The Blackwell-Tapia Prize was offered for the first time in 2002. Recipients exemplify the high standards of research and service to under-represented minority communities recognized by this award. Past prize recipients include Arlie Petters, Benjamin Powell Professor of Mathematics, Physics, and Business Administration at Duke University (2002); Rodrigo Bañuelos, Professor of Mathematics at Purdue University (2004); William Massey, Edwin S. Wiley Professor of Operations Research and Financial Engineering at Princeton University (2006); Juan Meza, Dean of the School of Natural Sciences at the University of California at Merced (2008); Trachette Jackson, Professor of Mathematics and head of the Jackson Cancer Modeling Group at the University of Michigan (2010); Ricardo Cortez, Pendergraft William Larkin Duren Professor of Mathematics at Tulane University (2012) and Jacqueline Hughes-Oliver, Professor of Statistics, North Carolina State University (2014).

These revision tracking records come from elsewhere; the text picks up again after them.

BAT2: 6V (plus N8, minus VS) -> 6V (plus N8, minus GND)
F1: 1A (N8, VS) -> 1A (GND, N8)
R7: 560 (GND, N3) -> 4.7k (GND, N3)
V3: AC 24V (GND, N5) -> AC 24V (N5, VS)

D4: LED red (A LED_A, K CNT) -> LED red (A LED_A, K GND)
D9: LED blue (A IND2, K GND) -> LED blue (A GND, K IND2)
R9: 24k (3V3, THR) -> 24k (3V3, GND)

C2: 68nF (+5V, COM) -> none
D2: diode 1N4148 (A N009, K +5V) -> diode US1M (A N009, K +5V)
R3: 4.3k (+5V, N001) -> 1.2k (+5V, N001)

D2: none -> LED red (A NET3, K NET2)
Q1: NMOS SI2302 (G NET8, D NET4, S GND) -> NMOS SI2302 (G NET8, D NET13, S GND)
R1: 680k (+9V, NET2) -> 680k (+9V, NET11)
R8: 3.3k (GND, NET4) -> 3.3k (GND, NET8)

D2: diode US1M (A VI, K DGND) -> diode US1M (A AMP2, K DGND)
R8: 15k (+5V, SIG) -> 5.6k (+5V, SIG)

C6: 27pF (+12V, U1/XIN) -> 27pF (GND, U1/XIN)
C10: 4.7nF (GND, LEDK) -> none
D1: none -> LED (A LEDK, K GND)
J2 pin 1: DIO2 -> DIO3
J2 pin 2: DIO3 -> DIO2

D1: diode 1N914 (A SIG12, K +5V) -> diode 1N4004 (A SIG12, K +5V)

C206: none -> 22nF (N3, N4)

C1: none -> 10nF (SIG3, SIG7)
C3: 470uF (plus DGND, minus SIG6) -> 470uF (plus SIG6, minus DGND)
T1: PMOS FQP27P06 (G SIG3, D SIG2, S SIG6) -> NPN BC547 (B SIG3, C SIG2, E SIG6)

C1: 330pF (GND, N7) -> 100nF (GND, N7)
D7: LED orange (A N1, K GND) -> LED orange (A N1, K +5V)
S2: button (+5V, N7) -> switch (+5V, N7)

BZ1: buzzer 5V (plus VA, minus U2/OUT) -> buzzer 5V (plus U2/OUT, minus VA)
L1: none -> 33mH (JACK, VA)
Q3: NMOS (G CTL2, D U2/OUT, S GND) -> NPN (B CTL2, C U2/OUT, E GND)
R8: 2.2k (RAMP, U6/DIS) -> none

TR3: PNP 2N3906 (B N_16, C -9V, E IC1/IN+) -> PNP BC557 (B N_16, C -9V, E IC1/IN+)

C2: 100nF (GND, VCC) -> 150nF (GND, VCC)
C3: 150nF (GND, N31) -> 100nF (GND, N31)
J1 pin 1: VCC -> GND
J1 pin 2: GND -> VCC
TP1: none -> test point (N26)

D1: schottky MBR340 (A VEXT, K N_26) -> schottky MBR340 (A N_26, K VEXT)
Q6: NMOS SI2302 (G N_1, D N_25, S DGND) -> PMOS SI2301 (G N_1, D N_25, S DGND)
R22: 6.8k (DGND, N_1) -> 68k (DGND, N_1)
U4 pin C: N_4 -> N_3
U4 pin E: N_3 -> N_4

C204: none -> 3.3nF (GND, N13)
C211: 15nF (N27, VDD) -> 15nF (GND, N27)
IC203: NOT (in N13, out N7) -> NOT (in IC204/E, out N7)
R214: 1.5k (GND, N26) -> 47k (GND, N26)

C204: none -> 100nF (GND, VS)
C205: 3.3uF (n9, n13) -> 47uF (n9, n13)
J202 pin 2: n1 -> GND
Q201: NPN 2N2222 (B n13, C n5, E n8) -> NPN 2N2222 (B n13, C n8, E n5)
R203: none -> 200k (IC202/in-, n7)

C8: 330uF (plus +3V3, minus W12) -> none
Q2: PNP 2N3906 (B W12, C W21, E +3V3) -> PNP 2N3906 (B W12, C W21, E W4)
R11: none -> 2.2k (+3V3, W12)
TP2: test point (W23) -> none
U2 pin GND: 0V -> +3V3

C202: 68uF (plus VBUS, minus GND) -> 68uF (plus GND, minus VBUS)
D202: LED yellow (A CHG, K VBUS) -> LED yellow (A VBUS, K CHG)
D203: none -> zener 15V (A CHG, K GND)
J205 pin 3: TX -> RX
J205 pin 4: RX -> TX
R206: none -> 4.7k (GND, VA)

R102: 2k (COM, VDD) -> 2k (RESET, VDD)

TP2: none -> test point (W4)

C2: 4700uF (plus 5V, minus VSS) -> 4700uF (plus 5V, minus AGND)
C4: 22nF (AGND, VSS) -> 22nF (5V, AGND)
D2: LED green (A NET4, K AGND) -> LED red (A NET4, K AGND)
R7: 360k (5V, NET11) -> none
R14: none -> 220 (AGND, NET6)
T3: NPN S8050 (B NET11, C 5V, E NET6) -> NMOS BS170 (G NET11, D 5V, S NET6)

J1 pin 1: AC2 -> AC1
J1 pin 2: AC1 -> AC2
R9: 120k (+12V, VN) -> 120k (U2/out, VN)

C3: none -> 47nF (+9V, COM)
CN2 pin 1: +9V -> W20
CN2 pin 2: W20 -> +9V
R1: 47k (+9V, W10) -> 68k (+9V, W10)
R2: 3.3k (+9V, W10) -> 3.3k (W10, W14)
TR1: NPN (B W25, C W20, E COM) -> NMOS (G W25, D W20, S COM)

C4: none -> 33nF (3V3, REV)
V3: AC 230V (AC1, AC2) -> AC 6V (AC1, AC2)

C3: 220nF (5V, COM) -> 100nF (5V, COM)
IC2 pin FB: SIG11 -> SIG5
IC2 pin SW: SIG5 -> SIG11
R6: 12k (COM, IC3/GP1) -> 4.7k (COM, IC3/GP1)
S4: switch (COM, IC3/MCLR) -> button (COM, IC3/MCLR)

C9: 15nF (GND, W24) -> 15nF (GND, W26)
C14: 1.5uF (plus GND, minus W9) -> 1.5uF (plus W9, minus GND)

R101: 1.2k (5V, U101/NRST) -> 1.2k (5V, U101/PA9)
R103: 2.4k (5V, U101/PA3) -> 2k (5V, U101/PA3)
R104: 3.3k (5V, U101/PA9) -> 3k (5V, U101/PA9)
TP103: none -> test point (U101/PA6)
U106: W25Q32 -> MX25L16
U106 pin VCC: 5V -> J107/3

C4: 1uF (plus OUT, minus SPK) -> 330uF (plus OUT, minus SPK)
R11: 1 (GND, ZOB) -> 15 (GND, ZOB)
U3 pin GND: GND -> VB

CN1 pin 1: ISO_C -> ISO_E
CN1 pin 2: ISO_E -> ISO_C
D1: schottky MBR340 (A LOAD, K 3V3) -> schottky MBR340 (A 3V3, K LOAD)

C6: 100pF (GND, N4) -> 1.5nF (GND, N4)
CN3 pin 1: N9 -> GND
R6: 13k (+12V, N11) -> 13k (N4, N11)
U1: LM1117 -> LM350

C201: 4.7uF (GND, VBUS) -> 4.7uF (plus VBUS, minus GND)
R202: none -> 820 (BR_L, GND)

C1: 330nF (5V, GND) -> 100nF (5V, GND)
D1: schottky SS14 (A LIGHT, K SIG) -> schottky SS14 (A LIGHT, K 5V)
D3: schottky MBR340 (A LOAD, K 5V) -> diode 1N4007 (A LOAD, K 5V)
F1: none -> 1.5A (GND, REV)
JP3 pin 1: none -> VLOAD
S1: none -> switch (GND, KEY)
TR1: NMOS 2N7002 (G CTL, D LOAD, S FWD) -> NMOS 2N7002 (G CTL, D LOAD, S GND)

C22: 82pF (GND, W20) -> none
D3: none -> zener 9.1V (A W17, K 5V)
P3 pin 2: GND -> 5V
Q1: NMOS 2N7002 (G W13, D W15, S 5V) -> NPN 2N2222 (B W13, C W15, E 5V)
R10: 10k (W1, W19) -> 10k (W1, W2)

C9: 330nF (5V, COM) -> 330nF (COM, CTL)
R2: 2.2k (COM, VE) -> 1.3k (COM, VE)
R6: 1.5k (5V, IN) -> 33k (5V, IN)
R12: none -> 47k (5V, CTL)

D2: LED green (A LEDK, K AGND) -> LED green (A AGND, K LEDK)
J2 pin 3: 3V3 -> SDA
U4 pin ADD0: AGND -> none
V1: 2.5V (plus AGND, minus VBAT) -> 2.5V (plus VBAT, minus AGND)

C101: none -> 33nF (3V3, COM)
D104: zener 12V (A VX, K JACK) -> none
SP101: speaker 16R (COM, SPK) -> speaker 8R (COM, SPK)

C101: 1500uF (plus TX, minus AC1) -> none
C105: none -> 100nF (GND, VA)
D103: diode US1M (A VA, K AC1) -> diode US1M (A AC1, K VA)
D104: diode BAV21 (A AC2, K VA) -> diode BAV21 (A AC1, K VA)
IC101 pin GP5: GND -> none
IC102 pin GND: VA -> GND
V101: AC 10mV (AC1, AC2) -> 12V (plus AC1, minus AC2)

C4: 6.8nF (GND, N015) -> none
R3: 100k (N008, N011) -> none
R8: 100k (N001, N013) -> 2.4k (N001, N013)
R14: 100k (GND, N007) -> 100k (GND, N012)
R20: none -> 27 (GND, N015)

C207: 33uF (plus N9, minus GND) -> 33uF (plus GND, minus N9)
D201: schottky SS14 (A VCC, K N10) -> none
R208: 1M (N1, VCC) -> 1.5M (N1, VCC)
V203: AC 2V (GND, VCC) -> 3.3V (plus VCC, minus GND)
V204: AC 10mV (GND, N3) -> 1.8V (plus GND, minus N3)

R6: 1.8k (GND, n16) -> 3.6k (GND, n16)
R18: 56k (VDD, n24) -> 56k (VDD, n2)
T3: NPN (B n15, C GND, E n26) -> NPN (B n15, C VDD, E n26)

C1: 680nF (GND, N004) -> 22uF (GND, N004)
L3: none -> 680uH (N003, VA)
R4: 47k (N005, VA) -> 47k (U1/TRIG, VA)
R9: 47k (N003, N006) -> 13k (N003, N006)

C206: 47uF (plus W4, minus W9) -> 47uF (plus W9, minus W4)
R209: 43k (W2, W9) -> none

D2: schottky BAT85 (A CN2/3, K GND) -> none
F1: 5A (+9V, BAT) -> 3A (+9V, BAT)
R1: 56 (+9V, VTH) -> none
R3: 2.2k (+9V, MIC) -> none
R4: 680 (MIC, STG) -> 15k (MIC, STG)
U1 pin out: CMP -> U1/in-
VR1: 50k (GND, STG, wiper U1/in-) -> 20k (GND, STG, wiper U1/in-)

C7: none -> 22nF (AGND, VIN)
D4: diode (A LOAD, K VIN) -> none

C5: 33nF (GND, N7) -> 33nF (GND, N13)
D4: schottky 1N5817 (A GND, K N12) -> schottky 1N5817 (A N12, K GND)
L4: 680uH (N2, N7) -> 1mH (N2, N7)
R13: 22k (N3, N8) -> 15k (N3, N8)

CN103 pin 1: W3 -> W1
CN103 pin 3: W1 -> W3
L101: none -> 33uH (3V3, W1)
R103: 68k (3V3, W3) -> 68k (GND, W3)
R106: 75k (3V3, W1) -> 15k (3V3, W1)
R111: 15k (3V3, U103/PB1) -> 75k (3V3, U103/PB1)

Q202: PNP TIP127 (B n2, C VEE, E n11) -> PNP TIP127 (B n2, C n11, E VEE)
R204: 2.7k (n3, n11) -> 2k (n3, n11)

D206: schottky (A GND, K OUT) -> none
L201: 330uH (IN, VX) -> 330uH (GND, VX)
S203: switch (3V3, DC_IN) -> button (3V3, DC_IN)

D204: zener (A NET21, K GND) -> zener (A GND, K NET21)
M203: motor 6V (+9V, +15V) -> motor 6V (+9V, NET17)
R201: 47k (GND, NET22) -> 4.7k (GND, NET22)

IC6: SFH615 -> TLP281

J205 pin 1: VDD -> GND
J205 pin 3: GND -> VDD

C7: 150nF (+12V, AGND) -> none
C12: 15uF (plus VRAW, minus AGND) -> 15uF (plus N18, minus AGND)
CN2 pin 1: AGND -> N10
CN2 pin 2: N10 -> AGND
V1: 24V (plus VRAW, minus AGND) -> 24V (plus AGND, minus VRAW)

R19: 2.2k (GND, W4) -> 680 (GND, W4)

The National Blackwell-Tapia Committee selected the prize recipient. Committee co-chairs are the 2012 and 2014 prize recipients Cortez and Hughes-Oliver. The other committee members are Castillo-Chavez and Eisenbud, as well as Lloyd Douglas, University of North Carolina; Deanna Haunsperger, Carleton College; Suzanne Lenhart, NIMBioS and the University of Tennessee, Knoxville; Bob Megginson, University of Michigan; Kelly Sturner, NIMBioS; and Sherry Woodley, Arizona State University.
As recipient of the 2016 prize, Vazquez now joins the selection committee for the next Blackwell-Tapia prize.